Ali had been coming by on her lunch hour from her dispatcher job at the sheriff's office. When she'd arrived this afternoon, she scooted her chair closer to Jake's bed. She fussed with him, touching his arm, brushing his hair off his forehead.
"How do you like your new room?" she asked, glancing around at the peach-colored walls. There was a television high on the wall across from the bed. She glanced back at Jake. "Pretty classy place you got here. Of course, I remember you were a classy guy."
She didn't give up. "Jake, do you remember that time… on the Fourth of July, when a bunch of us kids took off for the lake to watch fireworks? Darcie and I were seniors that year and thought we knew everything. I think Darcie wanted to be alone with you, but you talked her into making a party out of it." Jake had always included her. That had been one of the reasons Ali had loved him so much.
"Anyway, when we got there, that jerk, Jerry—what's his name?—Huddleston. He suggested we all go skinny-dipping."

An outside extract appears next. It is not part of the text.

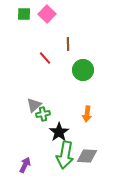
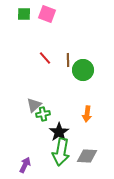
pink square: rotated 24 degrees counterclockwise
brown line: moved 16 px down
green arrow: moved 4 px left, 3 px up
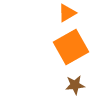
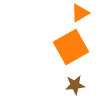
orange triangle: moved 13 px right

Ali had been in shock, more frightened than anything else. Flat-chested at the time, she hadn't been about to strip and have everyone laugh at her. She looked down at herself now, thankful she'd filled out some since she gave birth to Joanie.

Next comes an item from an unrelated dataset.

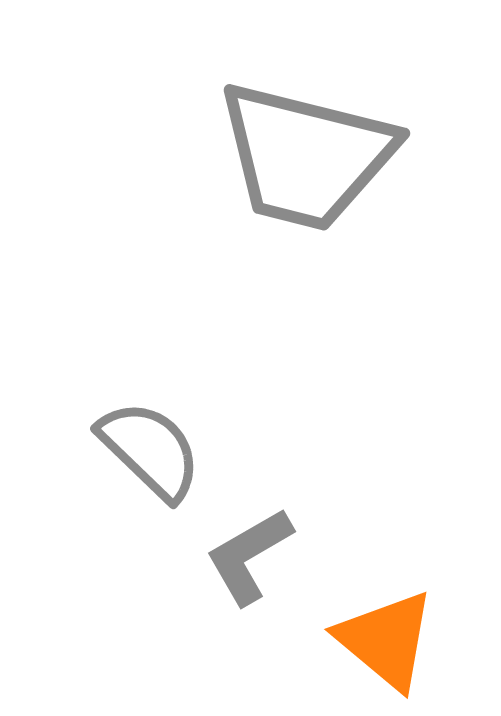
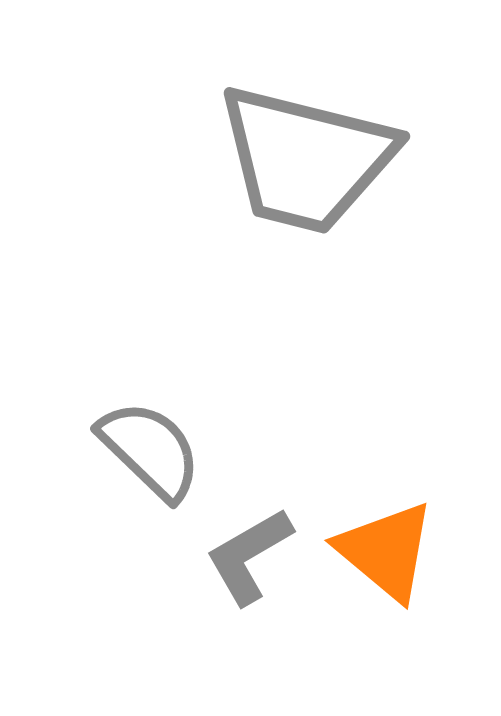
gray trapezoid: moved 3 px down
orange triangle: moved 89 px up
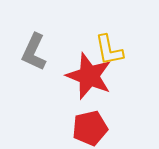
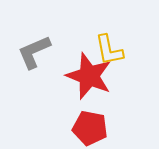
gray L-shape: rotated 42 degrees clockwise
red pentagon: rotated 24 degrees clockwise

She leaned close to Jake. "Darcie was so mad when I spoke up and dared you boys to go in the water first. Until I got the other girls behind the bushes and told them my plans to trick you guys. And you all fell for it hook, line and sinker."
She rose from the chair and sat down on the edge of the bed, feeling her face heating up as she recalled what had taken place that night. The room was silent except for the monitor beeping overhead, which echoed the pounding of her own heart.
"Jake, I have a confession." She studied his features for a moment, noticing that some of the swelling had gone down. She reached out and touched his jaw. "When the guys were finally all in the water, I was elected to sneak out and steal their clothes while the other girls distracted them by pretending to be getting undressed. Well… I made it to the tree closest to the water when I discovered not all of the guys had gone in. You hadn't. You were still getting undressed." She drew a long breath and released it. "And I stood behind the big maple and watched you take off your clothes."